----- Input data

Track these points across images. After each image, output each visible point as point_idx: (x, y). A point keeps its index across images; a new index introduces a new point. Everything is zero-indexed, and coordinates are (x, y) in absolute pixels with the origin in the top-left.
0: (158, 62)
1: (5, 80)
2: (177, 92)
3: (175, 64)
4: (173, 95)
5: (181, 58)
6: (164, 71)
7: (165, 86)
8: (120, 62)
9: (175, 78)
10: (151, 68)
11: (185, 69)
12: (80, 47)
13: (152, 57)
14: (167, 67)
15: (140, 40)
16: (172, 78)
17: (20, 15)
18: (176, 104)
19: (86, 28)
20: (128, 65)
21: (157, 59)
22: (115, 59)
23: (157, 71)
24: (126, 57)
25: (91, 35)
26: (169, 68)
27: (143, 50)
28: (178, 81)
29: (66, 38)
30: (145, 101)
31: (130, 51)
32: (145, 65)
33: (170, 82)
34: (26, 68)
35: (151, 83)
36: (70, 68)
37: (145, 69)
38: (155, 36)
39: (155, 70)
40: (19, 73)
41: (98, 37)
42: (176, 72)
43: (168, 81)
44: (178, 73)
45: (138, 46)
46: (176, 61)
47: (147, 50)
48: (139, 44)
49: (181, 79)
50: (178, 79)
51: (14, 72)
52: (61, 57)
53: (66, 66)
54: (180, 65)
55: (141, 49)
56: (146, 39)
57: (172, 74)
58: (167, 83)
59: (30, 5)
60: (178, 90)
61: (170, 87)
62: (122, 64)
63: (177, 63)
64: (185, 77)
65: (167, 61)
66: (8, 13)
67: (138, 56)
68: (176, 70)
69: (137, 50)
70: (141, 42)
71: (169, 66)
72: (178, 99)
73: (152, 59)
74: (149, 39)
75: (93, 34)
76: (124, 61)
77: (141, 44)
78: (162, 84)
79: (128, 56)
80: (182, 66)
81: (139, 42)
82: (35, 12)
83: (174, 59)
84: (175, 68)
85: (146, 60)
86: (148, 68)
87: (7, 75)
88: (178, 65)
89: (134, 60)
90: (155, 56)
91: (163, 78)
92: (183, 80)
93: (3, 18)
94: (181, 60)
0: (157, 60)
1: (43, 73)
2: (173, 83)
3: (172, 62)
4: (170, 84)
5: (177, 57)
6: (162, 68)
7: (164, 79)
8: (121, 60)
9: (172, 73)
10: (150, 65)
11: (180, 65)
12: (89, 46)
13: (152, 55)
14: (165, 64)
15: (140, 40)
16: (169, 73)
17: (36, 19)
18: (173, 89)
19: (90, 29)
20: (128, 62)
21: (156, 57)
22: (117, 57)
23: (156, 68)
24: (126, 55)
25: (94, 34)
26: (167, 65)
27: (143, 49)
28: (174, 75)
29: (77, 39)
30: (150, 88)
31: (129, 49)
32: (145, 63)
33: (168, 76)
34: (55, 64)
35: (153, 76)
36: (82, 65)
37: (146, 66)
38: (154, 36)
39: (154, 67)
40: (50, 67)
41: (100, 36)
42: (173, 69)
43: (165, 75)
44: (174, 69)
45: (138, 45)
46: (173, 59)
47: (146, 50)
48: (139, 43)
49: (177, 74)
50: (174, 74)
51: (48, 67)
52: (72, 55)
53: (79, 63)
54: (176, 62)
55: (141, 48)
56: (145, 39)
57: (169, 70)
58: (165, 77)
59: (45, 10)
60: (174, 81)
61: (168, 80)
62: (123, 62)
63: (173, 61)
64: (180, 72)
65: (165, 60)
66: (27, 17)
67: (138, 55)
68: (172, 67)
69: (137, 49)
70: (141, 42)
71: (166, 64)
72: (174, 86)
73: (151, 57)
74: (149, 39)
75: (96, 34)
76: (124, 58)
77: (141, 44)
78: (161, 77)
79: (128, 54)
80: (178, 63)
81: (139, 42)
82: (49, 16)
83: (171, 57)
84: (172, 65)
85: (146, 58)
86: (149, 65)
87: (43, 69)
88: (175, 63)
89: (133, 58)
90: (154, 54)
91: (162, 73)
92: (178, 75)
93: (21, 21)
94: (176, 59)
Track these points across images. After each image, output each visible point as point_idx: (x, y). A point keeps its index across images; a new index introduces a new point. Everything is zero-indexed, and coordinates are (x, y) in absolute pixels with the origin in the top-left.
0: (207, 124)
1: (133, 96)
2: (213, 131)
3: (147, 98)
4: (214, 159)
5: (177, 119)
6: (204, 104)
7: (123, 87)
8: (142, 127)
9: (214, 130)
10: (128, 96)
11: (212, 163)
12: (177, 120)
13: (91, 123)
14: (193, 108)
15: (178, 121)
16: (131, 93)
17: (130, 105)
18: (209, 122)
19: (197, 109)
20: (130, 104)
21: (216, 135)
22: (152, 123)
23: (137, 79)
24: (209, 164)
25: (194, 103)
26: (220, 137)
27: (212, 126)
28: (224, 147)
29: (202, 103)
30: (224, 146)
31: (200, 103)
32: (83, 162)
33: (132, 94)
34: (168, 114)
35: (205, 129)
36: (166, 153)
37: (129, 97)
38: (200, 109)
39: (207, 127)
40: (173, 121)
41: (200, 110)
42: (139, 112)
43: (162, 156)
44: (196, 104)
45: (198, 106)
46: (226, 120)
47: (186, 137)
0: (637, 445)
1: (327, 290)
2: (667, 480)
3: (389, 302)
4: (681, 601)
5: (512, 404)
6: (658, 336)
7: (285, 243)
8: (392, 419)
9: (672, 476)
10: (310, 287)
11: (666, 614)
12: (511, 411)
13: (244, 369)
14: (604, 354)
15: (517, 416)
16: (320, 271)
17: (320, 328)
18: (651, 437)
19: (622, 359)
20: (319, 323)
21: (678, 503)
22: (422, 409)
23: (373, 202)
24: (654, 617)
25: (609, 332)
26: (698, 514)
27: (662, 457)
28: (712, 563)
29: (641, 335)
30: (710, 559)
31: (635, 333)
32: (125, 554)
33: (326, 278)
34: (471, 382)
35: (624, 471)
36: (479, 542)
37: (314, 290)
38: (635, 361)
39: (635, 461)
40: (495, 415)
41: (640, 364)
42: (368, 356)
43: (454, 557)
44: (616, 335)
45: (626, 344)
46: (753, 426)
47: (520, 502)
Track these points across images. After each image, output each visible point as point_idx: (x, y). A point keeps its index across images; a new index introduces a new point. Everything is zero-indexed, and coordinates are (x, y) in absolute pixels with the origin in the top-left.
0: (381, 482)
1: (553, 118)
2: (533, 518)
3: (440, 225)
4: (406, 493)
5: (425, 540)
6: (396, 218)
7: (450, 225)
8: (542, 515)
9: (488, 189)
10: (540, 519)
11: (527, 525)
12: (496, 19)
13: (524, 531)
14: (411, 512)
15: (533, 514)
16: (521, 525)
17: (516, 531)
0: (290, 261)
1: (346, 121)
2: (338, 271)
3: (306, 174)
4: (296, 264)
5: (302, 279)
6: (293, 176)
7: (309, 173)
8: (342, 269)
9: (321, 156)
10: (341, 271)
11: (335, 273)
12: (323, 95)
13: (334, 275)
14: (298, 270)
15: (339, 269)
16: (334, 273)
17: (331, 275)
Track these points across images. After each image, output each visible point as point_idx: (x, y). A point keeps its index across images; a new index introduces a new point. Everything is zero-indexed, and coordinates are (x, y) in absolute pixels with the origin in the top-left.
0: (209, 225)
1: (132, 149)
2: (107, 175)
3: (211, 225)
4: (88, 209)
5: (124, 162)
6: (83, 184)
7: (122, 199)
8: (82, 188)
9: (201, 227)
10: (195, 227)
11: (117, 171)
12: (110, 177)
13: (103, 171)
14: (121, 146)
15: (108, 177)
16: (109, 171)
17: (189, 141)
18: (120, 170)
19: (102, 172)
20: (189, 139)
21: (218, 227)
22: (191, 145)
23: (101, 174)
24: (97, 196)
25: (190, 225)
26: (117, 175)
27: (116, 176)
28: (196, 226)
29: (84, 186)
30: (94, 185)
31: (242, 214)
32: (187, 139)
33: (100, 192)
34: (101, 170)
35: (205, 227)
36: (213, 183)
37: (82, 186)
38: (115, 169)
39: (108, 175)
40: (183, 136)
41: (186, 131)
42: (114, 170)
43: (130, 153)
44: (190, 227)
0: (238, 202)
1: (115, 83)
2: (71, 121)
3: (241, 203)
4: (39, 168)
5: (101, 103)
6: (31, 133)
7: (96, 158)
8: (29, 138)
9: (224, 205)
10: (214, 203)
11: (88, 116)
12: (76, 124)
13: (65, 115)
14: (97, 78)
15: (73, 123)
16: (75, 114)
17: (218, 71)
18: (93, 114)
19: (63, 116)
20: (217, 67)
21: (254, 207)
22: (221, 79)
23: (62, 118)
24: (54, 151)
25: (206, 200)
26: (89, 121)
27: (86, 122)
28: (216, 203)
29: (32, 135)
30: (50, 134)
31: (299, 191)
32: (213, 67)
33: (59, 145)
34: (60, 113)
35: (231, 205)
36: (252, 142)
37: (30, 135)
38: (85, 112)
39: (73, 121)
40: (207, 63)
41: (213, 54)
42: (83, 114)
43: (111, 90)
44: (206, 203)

----------

■ Task brief: Repeat the items word for word, starting at the first line and ending at the line that contains "25: (94, 34)", with both ends included.

■ Task response:
Track these points across images. After each image, output each visible point as point_idx: (x, y). A point keeps its index across images; a new index introduces a new point. Everything is zero-indexed, and coordinates are (x, y) in absolute pixels with the origin in the top-left.
0: (158, 62)
1: (5, 80)
2: (177, 92)
3: (175, 64)
4: (173, 95)
5: (181, 58)
6: (164, 71)
7: (165, 86)
8: (120, 62)
9: (175, 78)
10: (151, 68)
11: (185, 69)
12: (80, 47)
13: (152, 57)
14: (167, 67)
15: (140, 40)
16: (172, 78)
17: (20, 15)
18: (176, 104)
19: (86, 28)
20: (128, 65)
21: (157, 59)
22: (115, 59)
23: (157, 71)
24: (126, 57)
25: (91, 35)
26: (169, 68)
27: (143, 50)
28: (178, 81)
29: (66, 38)
30: (145, 101)
31: (130, 51)
32: (145, 65)
33: (170, 82)
34: (26, 68)
35: (151, 83)
36: (70, 68)
37: (145, 69)
38: (155, 36)
39: (155, 70)
40: (19, 73)
41: (98, 37)
42: (176, 72)
43: (168, 81)
44: (178, 73)
45: (138, 46)
46: (176, 61)
47: (147, 50)
48: (139, 44)
49: (181, 79)
50: (178, 79)
51: (14, 72)
52: (61, 57)
53: (66, 66)
54: (180, 65)
55: (141, 49)
56: (146, 39)
57: (172, 74)
58: (167, 83)
59: (30, 5)
60: (178, 90)
61: (170, 87)
62: (122, 64)
63: (177, 63)
64: (185, 77)
65: (167, 61)
66: (8, 13)
67: (138, 56)
68: (176, 70)
69: (137, 50)
70: (141, 42)
71: (169, 66)
72: (178, 99)
73: (152, 59)
74: (149, 39)
75: (93, 34)
76: (124, 61)
77: (141, 44)
78: (162, 84)
79: (128, 56)
80: (182, 66)
81: (139, 42)
82: (35, 12)
83: (174, 59)
84: (175, 68)
85: (146, 60)
86: (148, 68)
87: (7, 75)
88: (178, 65)
89: (134, 60)
90: (155, 56)
91: (163, 78)
92: (183, 80)
93: (3, 18)
94: (181, 60)
0: (157, 60)
1: (43, 73)
2: (173, 83)
3: (172, 62)
4: (170, 84)
5: (177, 57)
6: (162, 68)
7: (164, 79)
8: (121, 60)
9: (172, 73)
10: (150, 65)
11: (180, 65)
12: (89, 46)
13: (152, 55)
14: (165, 64)
15: (140, 40)
16: (169, 73)
17: (36, 19)
18: (173, 89)
19: (90, 29)
20: (128, 62)
21: (156, 57)
22: (117, 57)
23: (156, 68)
24: (126, 55)
25: (94, 34)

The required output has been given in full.